The president was serious and somber. No gloating. No "Mission Accomplished." A well-placed reminder, properly citing the identical sentiment expressed by then-President George W. Bush, that the United States is not at war with Islam, but only against a small but deadly group of fanatics.

Other officials, particularly Secretary of State Hillary Clinton, went out of their way to note that the threat of Islamist terror has not ended, and that the extreme beliefs and political forces that created al-Qaida in the first place have not been vanquished.

This is what candidate Barack Obama said he would do if elected president. He promised to wind down the war of choice in Iraq, which he correctly saw as the primary impediment to the most important national security matter before us. And that was the destruction of al-Qaida, particularly by the end, through capture or death, of bin Laden as its mastermind, chief fundraiser and seemingly eternal figurehead.

******************************

## PROBLEMS TO WORK ON
**A.** Render this sentence from the bin Laden commentary in Spanish: "The president was serious and somber."
**B.** From the bin Laden commentary, reproduce the text word for word, starting at "This is what" and ending at "seemingly eternal figurehead.".

Saved data entries
******************************

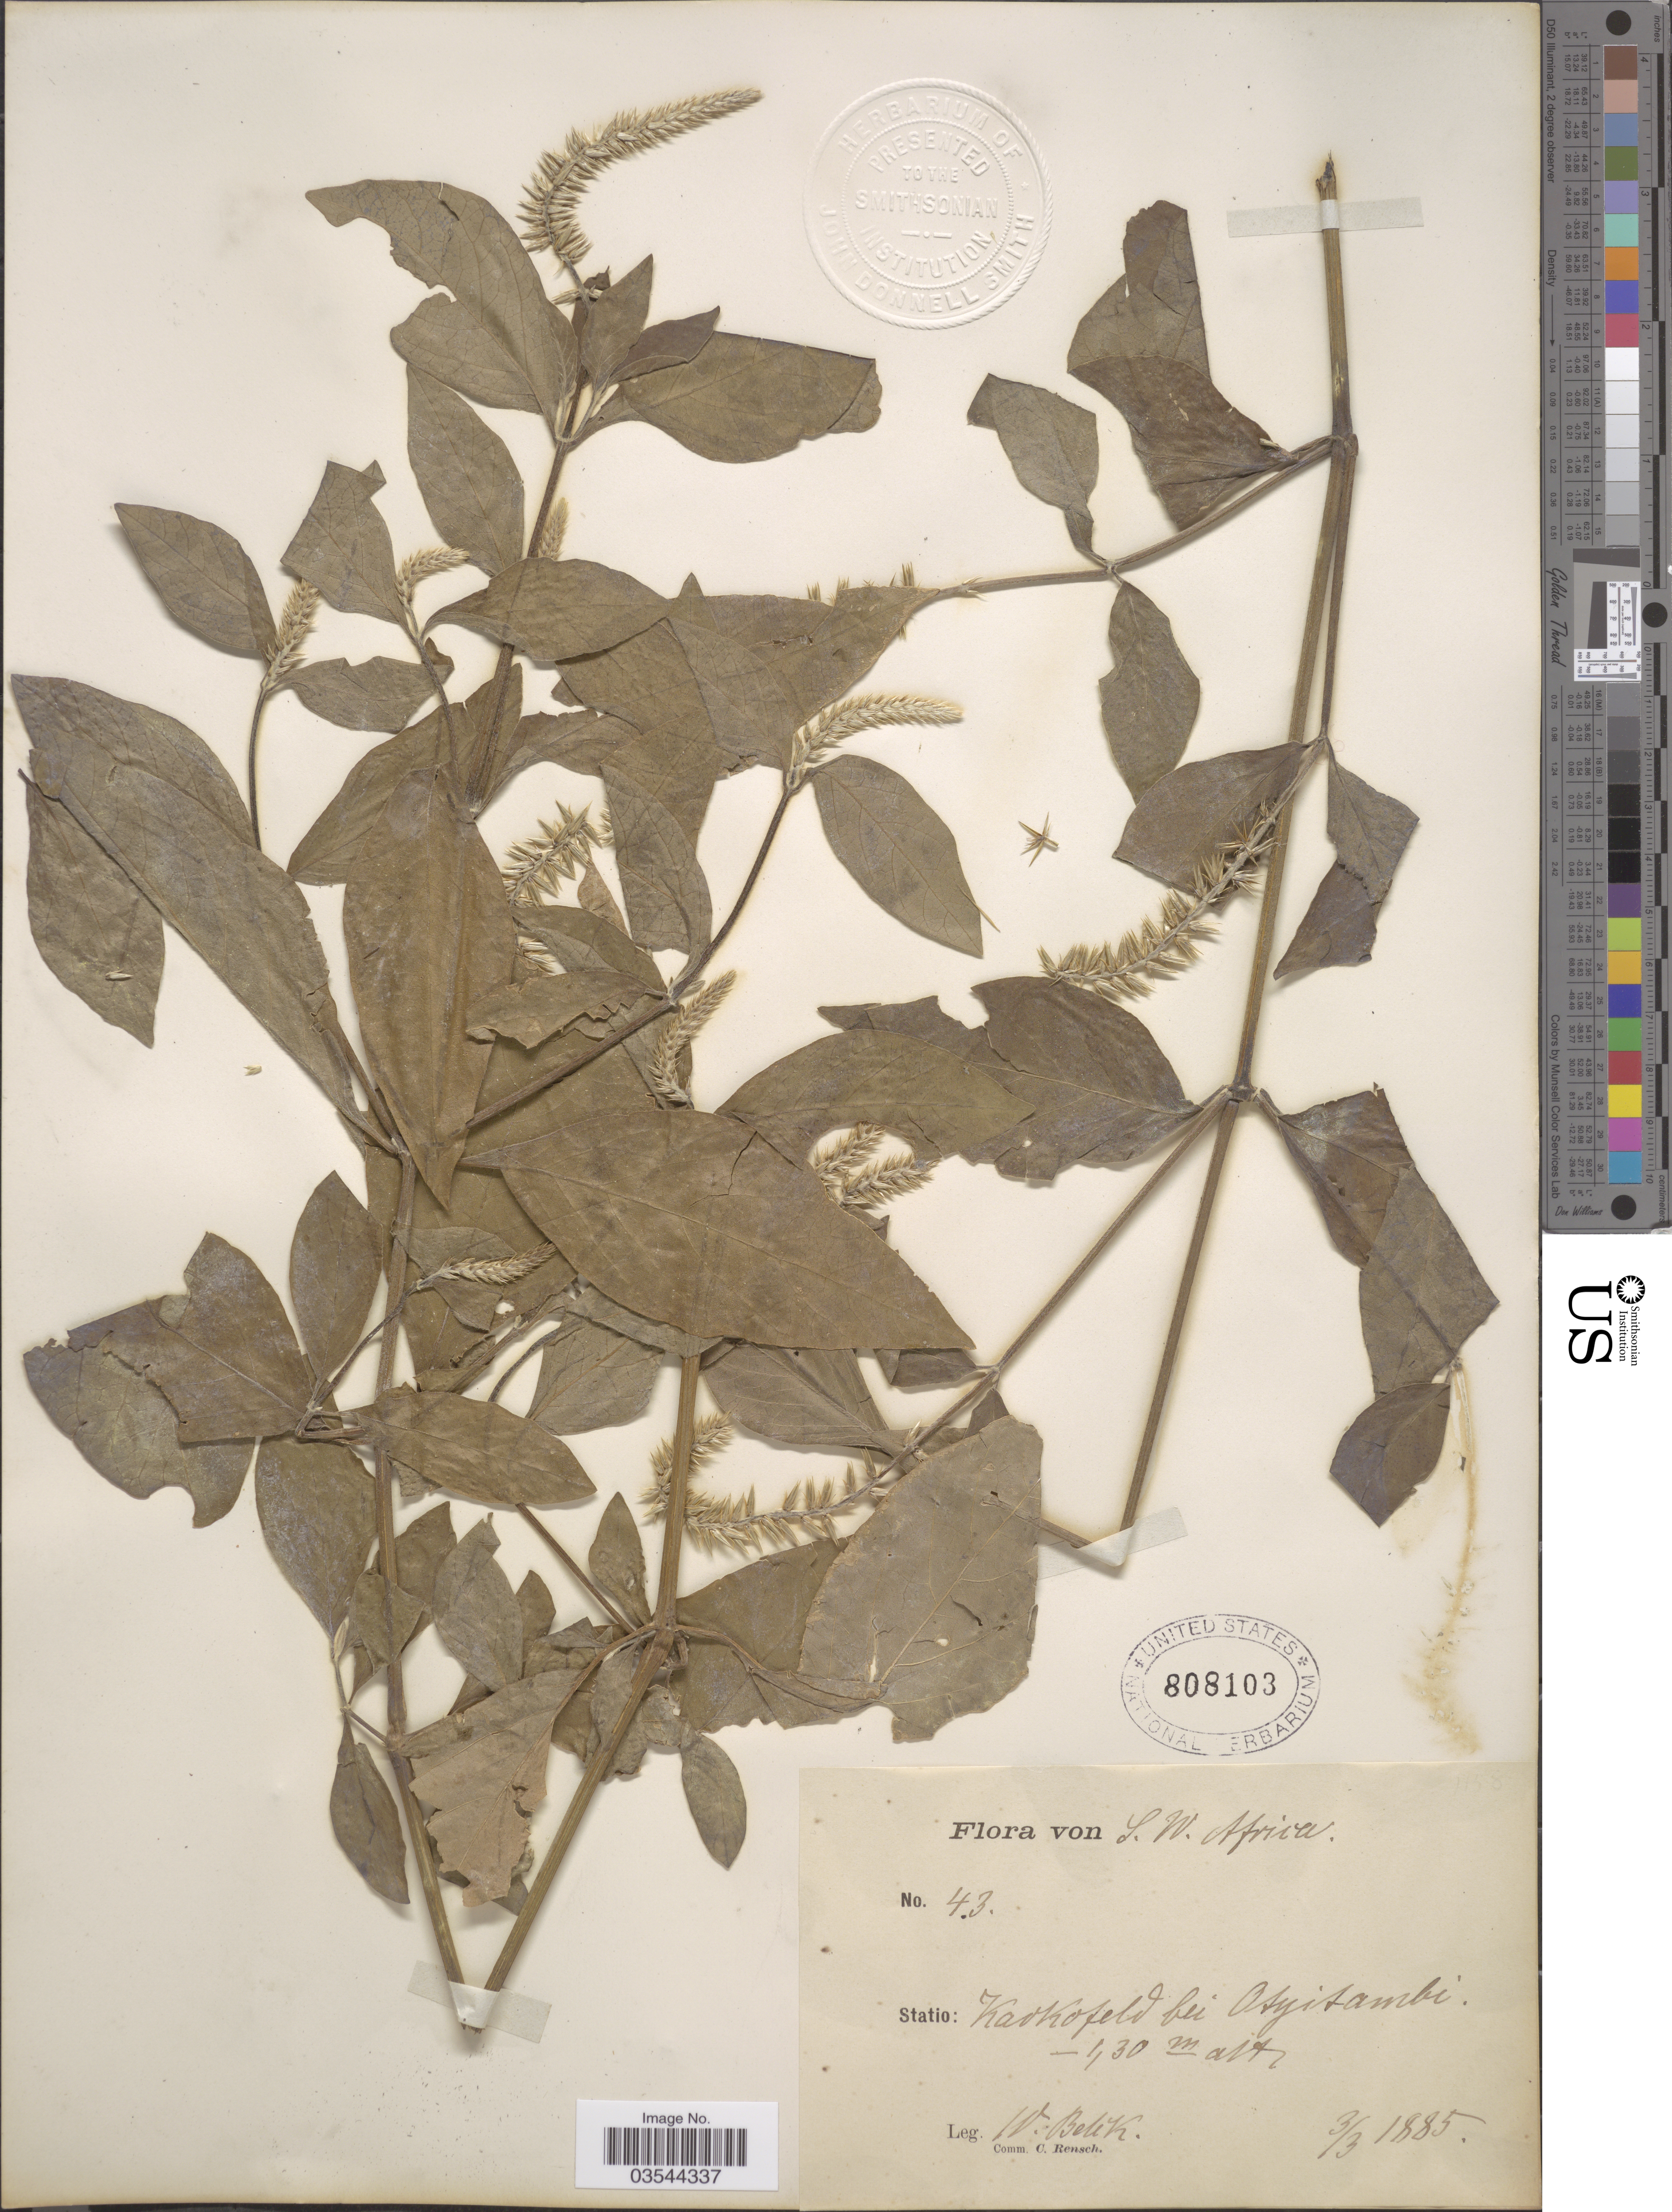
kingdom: Plantae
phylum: Tracheophyta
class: Magnoliopsida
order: Caryophyllales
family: Amaranthaceae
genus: Achyranthes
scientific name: Achyranthes sp.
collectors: W. Belik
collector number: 43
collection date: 1885-03-03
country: Namibia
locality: S.W. Africa. Statio: Kaokofeld bei Otyitambi.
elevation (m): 430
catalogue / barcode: US 8080103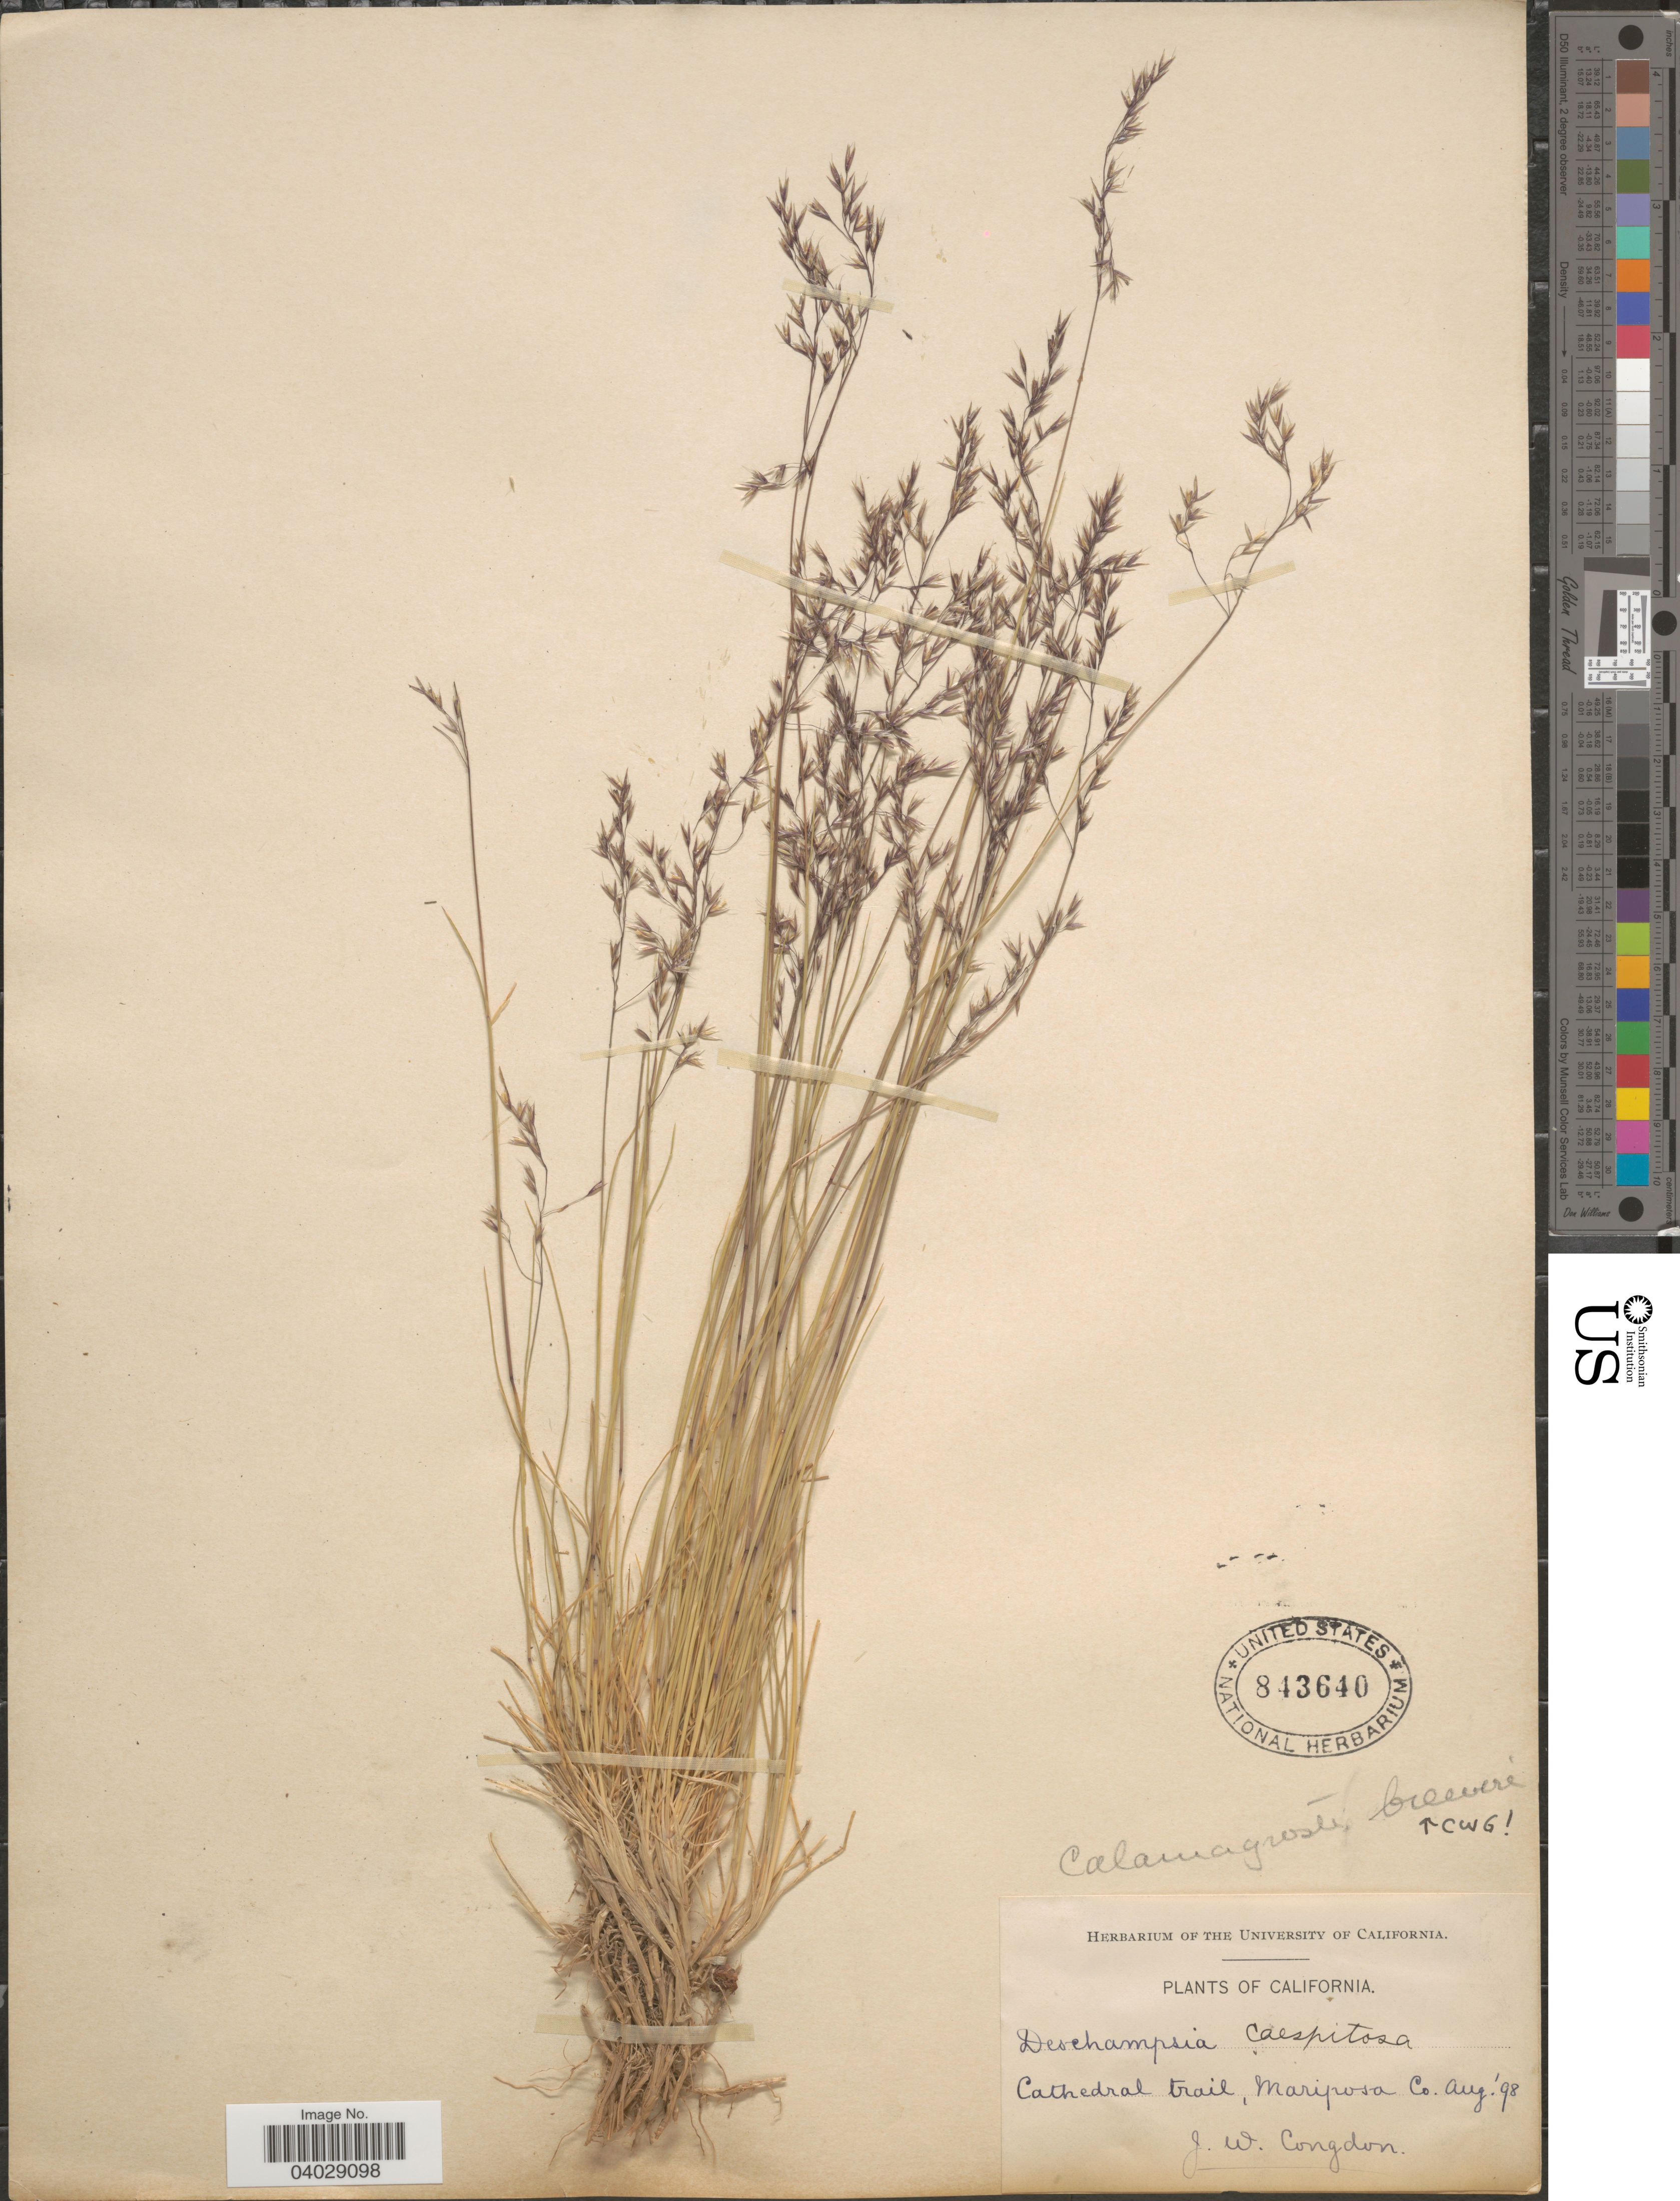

******************************

## THE SOLUTIONS
**A.** El presidente estuvo serio y sombrío.

**B.**
This is what candidate Barack Obama said he would do if elected president. He promised to wind down the war of choice in Iraq, which he correctly saw as the primary impediment to the most important national security matter before us. And that was the destruction of al-Qaida, particularly by the end, through capture or death, of bin Laden as its mastermind, chief fundraiser and seemingly eternal figurehead.